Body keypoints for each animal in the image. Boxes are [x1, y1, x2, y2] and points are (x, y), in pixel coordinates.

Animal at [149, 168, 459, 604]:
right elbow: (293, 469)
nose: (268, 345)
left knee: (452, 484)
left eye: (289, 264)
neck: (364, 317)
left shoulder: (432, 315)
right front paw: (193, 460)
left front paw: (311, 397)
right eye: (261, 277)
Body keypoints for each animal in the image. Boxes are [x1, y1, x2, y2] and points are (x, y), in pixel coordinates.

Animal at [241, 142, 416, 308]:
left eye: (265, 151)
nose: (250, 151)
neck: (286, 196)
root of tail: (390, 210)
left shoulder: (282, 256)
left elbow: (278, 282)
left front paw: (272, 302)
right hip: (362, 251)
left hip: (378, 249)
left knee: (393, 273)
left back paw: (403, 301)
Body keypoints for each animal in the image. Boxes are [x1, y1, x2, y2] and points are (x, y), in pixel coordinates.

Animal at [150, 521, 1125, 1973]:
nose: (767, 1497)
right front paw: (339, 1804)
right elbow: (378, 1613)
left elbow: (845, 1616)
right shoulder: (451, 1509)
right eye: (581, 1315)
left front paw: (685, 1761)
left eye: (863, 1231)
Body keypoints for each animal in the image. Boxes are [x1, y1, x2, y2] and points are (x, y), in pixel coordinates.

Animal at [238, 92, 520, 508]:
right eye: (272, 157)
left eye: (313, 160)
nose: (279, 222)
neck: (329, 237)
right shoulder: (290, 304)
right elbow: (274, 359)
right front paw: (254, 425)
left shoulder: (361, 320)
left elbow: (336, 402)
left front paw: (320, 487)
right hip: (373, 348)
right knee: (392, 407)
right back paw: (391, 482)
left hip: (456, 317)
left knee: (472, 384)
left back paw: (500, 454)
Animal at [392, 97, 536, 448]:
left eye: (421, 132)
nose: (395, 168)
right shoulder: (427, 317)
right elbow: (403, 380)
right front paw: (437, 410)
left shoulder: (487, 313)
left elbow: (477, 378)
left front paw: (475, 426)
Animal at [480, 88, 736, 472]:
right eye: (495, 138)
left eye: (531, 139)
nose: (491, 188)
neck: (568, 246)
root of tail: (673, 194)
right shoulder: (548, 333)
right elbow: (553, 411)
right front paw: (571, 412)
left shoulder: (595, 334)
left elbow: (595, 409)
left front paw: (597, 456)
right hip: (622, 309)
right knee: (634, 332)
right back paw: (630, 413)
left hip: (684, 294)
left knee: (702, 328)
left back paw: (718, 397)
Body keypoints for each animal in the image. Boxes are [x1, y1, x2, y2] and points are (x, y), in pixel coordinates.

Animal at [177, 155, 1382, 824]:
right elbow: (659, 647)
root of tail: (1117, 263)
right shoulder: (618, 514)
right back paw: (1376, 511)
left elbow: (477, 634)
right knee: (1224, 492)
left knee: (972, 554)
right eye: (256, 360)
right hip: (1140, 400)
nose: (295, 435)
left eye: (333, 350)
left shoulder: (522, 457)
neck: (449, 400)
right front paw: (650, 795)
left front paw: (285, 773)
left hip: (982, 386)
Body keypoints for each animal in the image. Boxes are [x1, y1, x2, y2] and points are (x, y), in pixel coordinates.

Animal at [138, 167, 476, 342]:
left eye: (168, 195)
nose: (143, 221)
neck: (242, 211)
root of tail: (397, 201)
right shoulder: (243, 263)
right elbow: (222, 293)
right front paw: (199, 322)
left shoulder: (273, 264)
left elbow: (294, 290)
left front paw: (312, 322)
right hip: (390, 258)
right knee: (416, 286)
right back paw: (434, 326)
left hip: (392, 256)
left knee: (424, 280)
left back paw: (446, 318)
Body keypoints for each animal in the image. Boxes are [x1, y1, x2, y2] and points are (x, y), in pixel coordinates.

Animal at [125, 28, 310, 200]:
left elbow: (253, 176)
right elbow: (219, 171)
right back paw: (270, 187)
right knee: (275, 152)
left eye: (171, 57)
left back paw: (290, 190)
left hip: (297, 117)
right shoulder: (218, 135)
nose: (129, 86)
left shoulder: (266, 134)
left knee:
━━━
### WHAT THE TASK REQUIRES
Whenever a line of the listing above holds the word "root", copy that line.

### SOLUTION FOR THIS EXERCISE
root of tail: (390, 210)
root of tail: (673, 194)
root of tail: (1117, 263)
root of tail: (397, 201)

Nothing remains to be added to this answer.